Using the information:
(1) Return the passage of the DynamoDB streams thread starting with "1. Use dynamodb" and going on through "of shards, etc.", copied word for word.
(2) Output every line of the records as a Markdown table with two columns, No. and Line. Number the rows and skip blank lines.

23

I would like to read data from a dynamodb stream in python and the alternatives that i have found so far are

  1. Use dynamodb stream low level library functions (as described here): This solution however seems almost impossible to maintain in a production environment, with the application having to maintain the status of shards, etc.

  2. Use KCL library designed for reading Kinesis streams: The python version of the library seems unable to read from a dynamodb stream.

What are the options to successfully process dynamodb streams in python? (links to possible examples would be super helpful)

PS: I have considered using lambda function to process the dynamodb but for this task, I would like to read the stream in an application as it has to interact with other components which cannot be done via a lamda function.

Shay Ashkenazi
  • 467
  • 1
  • 4
  • 11
Ashish
  • 231
  • 2
  • 3
  • 1
    Curious as to which solution you went with? I'm currently facing the same dilemma and am considering implementing my logic in Java using KCL. – Matt Fortier Jun 20 '16 at 08:29
  • 2
    Facing this exact issue as well. Any updates @Ashish ? – Avihoo Mamka May 04 '17 at 12:19
  • Any updates on this? I am considering going the lambda trigger route and having it call a flask server that will handle the stream data. Any thoughts on that? – Peter Tao Nov 28 '18 at 22:54
  • @PeterTao It's a good idea to use lambda with dynamo streams, but I would recommend you to just get the data, and send it via sqs. – Rafael Marques Feb 07 '20 at 13:01

1 Answers1

1

I would still suggest to use lambda. The setup is very easy as well as very robust (it's easy to manage retries,batching, downtimes...)

Input material:
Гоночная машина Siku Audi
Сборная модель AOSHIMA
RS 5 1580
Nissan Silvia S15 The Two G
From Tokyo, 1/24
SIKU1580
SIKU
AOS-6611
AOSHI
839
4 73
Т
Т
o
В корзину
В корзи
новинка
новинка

Answers per task:
(1)
1. Use dynamodb stream low level library functions (as described here): This solution however seems almost impossible to maintain in a production environment, with the application having to maintain the status of shards, etc.

(2)
| No. | Line |
|---|---|
| 1 | Гоночная машина Siku Audi |
| 2 | Сборная модель AOSHIMA |
| 3 | RS 5 1580 |
| 4 | Nissan Silvia S15 The Two G |
| 5 | From Tokyo, 1/24 |
| 6 | SIKU1580 |
| 7 | SIKU |
| 8 | AOS-6611 |
| 9 | AOSHI |
| 10 | 839 |
| 11 | 4 73 |
| 12 | Т |
| 13 | Т |
| 14 | o |
| 15 | В корзину |
| 16 | В корзи |
| 17 | новинка |
| 18 | новинка |